Deixe-me te conhecer e ler sua alma como se fosse um livro. Nossos segredos nos aproximaram, então conte-me sobre seus medos e desejos. Não me tire essa força absurda que me tira da cama pra falar de você. Tá anotando, Deus? Eu te quero todos os dias, para amar sua risada abafada pelo cobertor, enxugar suas lágrimas com beijos ou, talvez, pra te olhar em silêncio na varanda. 
Todos os sentimentos do mundo não explicam essa vontade de você e a alegria de poder ser habitante do seu mundo, dos seus textos, sonhos e planos antes de dormir.

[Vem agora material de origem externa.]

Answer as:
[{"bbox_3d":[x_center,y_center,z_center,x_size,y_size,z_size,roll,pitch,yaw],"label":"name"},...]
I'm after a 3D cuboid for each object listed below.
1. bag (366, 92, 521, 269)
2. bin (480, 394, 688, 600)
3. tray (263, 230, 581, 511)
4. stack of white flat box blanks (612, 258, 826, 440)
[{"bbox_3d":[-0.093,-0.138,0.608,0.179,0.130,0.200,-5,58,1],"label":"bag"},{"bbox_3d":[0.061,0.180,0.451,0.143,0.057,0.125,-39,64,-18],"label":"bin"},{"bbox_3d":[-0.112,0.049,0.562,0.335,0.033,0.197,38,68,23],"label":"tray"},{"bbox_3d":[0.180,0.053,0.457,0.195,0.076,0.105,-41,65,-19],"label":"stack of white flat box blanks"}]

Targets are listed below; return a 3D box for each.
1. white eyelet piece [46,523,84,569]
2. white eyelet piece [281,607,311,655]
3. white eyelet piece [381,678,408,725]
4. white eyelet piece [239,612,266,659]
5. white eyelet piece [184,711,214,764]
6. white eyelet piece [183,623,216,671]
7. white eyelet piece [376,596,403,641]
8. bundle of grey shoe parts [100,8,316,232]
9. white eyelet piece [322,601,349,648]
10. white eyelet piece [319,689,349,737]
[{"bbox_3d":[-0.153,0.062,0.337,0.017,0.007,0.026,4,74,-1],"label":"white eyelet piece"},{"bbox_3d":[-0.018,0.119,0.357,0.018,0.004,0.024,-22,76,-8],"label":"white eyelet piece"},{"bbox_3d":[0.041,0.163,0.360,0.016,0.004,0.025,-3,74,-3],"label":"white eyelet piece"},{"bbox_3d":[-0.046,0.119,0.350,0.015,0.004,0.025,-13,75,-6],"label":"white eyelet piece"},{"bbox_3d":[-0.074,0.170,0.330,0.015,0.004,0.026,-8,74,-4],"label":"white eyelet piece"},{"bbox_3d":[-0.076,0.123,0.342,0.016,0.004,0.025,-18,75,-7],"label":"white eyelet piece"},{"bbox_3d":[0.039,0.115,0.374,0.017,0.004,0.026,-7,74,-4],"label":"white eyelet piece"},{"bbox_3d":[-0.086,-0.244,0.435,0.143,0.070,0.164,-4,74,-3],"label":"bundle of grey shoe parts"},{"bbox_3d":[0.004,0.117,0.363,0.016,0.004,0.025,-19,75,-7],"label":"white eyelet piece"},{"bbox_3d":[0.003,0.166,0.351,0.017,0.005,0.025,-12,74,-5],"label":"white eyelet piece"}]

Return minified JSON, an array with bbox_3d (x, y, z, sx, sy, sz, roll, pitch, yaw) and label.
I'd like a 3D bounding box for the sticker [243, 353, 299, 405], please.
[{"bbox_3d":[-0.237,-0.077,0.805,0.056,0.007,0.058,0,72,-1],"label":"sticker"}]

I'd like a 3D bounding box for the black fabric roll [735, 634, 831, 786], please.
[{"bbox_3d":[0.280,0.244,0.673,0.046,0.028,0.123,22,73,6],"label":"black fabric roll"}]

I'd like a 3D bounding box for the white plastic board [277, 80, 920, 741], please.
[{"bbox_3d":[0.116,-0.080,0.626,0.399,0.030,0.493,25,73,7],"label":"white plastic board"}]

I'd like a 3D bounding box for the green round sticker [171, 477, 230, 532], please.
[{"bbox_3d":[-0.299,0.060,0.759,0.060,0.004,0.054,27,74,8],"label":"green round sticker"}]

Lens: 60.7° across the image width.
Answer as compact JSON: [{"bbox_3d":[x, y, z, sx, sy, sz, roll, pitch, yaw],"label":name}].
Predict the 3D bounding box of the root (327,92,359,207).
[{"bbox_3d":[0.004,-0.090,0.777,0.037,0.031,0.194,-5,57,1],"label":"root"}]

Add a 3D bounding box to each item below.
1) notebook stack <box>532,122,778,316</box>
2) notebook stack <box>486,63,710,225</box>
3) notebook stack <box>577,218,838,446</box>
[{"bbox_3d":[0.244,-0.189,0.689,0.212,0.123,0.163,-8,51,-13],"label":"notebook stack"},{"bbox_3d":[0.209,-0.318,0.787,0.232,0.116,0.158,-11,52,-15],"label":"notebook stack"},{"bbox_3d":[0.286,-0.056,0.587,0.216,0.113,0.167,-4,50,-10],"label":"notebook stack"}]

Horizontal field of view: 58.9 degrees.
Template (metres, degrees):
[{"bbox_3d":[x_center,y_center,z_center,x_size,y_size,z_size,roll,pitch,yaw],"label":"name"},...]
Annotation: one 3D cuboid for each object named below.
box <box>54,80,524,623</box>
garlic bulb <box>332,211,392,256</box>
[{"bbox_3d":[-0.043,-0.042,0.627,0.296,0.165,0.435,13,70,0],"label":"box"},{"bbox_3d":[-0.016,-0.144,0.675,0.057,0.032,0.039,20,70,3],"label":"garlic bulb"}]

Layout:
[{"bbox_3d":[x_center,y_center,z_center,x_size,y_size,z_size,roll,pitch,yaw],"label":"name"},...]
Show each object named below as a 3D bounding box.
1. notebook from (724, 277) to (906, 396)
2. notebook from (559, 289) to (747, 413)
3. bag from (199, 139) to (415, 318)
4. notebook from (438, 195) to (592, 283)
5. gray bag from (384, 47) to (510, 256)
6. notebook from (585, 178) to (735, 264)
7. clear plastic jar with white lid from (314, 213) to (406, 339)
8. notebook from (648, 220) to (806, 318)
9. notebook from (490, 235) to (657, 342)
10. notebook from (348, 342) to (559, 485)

Se não for pedir muito, fica mais um pouco essa noite, amor. Quero beijos com gosto de eternidade e olhares que traduzem. Me siga, mas me proteja do escuro. Brigue comigo para que eu me desprenda dessa mania de querer estar sempre certa. Mude a minha vida, dia após dia, com seu jeito Carpe Diem de ser. Me jogue para o alto, para as estrelas! Você é meu amuleto da sorte e eu, sua paz.
Falo demais para nunca dizer nada. Palavras que não descrevem o meu amor insano. Por favor, mais uma nota. Deixa a chuva cair lá fora. Entre quatro paredes, um sussurro para o meu mundo: Eu amo você.